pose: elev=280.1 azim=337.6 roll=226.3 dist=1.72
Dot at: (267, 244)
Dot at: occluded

* * *

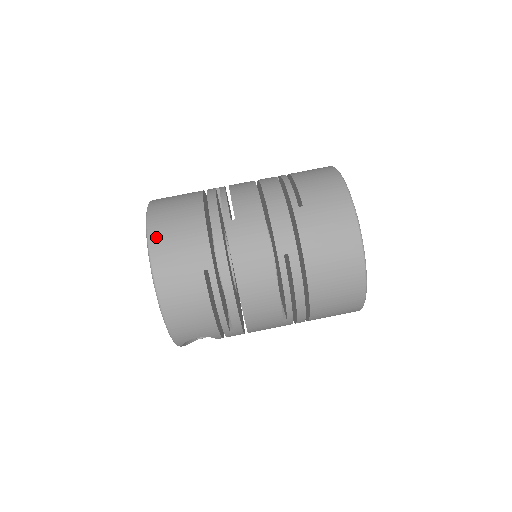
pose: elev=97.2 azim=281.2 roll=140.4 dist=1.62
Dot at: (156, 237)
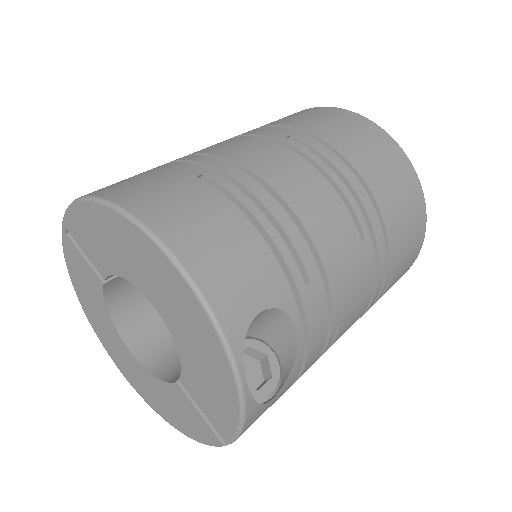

(What is needed)
Could you return, character for character, the stretch of the records that opens with the line containing "pose: elev=97.2 azim=281.2" and closes with the line containing "Dot at: (156, 237)", including both of those lines?

(Exercise response)
pose: elev=97.2 azim=281.2 roll=140.4 dist=1.62
Dot at: (156, 237)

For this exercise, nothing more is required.